Tingkat penghasilan ikut menentukan jenis pangan apa yang disediakan untuk
konsumsi balita serta kuantitas ketersediaannya. Pengaruh peningkatan penghasilan
terhadap perbaikan kesehatan dan kondisi keluarga lain yang mengadakan interaksi
dengan status gizi yang berlawanan hampir universal. Selain itu diupayakan
menanamkan pengertian kepada para orang tua dalam hal memberikan makanan anak
dengan cara yang tepat dan dalam kondisi yang higienis.
2.5 Diagnosis
Diagnosis gizi buruk dapat diketahui melalui gejala klinis, antropometri dan
pemeriksaan laboratorium. Gejala klinis gizi buruk berbeda-beda tergantung dari derajat
dan lamanya deplesi protein dan energi, umur penderita, modifikasi disebabkan oleh
karena adanya kekurangan vitamin dan mineral yang menyertainya. Gejala klinis gizi
buruk ringan dan sedang tidak terlalu jelas, yang ditemukan hanya pertumbuhan yang
kurang seperti berat badan yang kurang dibandingkan dengan anak yang sehat.
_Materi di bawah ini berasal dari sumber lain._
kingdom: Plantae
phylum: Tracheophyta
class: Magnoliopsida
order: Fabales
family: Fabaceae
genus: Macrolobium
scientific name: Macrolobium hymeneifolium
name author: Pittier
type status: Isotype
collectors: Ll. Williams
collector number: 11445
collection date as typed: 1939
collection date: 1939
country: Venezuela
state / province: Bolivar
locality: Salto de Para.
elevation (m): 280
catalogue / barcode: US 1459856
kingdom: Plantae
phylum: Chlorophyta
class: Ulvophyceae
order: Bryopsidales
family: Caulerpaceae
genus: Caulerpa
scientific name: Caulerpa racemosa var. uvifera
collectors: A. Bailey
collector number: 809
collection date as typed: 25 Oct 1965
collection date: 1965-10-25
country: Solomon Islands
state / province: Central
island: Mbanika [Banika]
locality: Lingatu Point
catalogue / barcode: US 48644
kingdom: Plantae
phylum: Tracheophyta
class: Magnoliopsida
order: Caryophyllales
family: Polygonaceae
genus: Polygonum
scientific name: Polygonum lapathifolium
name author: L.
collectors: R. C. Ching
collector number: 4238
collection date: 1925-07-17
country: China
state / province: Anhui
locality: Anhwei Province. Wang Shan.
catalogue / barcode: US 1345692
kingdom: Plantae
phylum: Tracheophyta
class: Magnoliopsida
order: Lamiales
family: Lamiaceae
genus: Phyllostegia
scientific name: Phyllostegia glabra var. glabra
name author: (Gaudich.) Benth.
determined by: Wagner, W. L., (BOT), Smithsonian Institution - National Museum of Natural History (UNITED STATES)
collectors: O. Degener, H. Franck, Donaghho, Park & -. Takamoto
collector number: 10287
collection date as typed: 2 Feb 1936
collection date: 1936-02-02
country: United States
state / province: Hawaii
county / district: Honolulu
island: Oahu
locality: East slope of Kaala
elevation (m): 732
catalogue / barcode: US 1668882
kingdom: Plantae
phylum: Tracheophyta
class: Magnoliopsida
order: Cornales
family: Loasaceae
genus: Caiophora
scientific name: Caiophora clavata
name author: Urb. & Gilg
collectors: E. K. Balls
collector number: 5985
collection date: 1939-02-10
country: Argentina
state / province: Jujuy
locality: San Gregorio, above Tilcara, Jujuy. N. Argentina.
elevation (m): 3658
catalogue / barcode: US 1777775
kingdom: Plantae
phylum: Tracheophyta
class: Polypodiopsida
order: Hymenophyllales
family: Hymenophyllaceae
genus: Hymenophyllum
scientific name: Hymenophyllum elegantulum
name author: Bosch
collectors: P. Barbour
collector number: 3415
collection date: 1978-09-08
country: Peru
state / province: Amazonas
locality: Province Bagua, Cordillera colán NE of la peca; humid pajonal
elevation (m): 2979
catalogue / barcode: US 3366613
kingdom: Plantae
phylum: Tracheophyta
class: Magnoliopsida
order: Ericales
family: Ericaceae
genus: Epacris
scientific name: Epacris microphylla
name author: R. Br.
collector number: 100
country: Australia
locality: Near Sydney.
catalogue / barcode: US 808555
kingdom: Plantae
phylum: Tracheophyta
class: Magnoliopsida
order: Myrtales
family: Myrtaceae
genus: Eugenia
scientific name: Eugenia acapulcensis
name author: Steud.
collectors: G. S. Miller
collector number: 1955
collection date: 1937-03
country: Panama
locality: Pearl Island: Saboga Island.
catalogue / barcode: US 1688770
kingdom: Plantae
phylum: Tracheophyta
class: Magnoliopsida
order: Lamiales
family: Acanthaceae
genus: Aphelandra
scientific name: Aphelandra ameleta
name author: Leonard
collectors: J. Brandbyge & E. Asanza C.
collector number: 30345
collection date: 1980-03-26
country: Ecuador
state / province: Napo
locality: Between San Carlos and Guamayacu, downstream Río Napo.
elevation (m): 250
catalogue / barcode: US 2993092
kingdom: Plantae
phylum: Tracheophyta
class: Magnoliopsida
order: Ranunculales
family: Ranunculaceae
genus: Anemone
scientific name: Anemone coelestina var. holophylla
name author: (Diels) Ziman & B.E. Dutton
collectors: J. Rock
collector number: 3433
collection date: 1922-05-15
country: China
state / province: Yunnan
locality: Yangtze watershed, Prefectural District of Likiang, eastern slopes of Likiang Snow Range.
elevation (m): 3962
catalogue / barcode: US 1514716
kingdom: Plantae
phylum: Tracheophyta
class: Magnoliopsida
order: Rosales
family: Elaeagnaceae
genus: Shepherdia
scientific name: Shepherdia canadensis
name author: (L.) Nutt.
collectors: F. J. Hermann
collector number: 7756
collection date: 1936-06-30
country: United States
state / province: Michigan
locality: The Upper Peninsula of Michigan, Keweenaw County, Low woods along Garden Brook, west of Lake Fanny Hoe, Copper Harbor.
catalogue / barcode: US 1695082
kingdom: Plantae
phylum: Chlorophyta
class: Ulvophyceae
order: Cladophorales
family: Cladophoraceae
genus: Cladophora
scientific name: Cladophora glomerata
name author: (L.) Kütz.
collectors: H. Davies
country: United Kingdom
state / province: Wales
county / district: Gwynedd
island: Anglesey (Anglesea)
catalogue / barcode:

Diagnosis ditegakkan berdasarkan tanda dan gejala klinis serta pengukuran
antropometri. Anak didiagnosis gizi buruk apabila :
BB/TB kurang dari -3SD (marasmus)
Edema pada kedua punggung kaki sampai seluruh tubuh(kwashiorkor : BB/TB > -3SD
atau marasmik-kwashiorkor : BB/TB < -3SD.
Jika BB/TB ata BB/PB tidak dapat diukur dapat digunakan tanda klinis berupa anak
tampak sangat kurus (visible severe wasting) dan tidak mempunyai jaringan lemak bawah
kulit terutama pada kedua bahu lengan pantat dan paha tulang iga terlihat jelas dengan atau
tanpa adanya edema.
Pada setiap anak gizi buruk dilakukan anamnesis dan pemeriksaan fisik. Anamnesis
terdiri dari anamnesia awal dan lanjutan.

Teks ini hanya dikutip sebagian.